Her features are duplicated across the carved face. No amount of paint will make it seem flesh, but she has prepared a solution for that.
She waits as the ghost animals slip into the mannequin, drawn irresistibly to arterial sweetness. Perhaps they sip at this mixture, and are content; perhaps they struggle to escape. They can’t. Having imbibed the medicine they will be bound.

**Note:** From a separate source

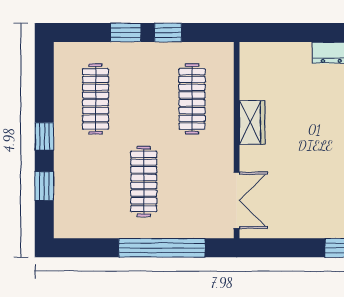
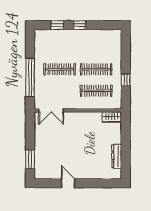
window: (126, 33) -> (126, 61), removed
clothes rail: (96, 99) -> (96, 69), moved
wardrobe: (252, 123) -> (112, 117), moved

Hands on the shoulders of the statue she concentrates. It isn’t something she’d have been able to do mortal--martial practitioners may, and she was never that--but her ascendance has bought more than imprisonment. It will cost her, for she is guided by instinct, not discipline.
A brush of vitality she can scarcely afford to spare trickles through her fingertips. With it, a fraction of herself, that which makes her Chang’e and divine. It suckles at her as though a babe, and she nurses it into a facsimile of life. When she is done her knees are weak.
She clasps the wooden doll to her, mouth to wooden mouth, “You are Chang’e.”
It is silent. Only wood, sanded and painted amateurishly.
“You are Chang’e,” she repeats, “and you have a wife whom every night you long to meet. You met her in heaven. Under a golden tree and black petals she first kissed you. Her name is Houyi, and you are wedded wives.”
“I am,” it repeats haltingly, in a voice not quite hers, “Chang’e.”
Once the first word has been uttered color flourishes, wood limbs softening to skin, chiseled hair flowing into soft strands. In the best silks she has she dresses the statue, and on its head she puts pearls and ivory. When she is done she hides it deep among the ghosts, draping it in swans and lions winter-pale.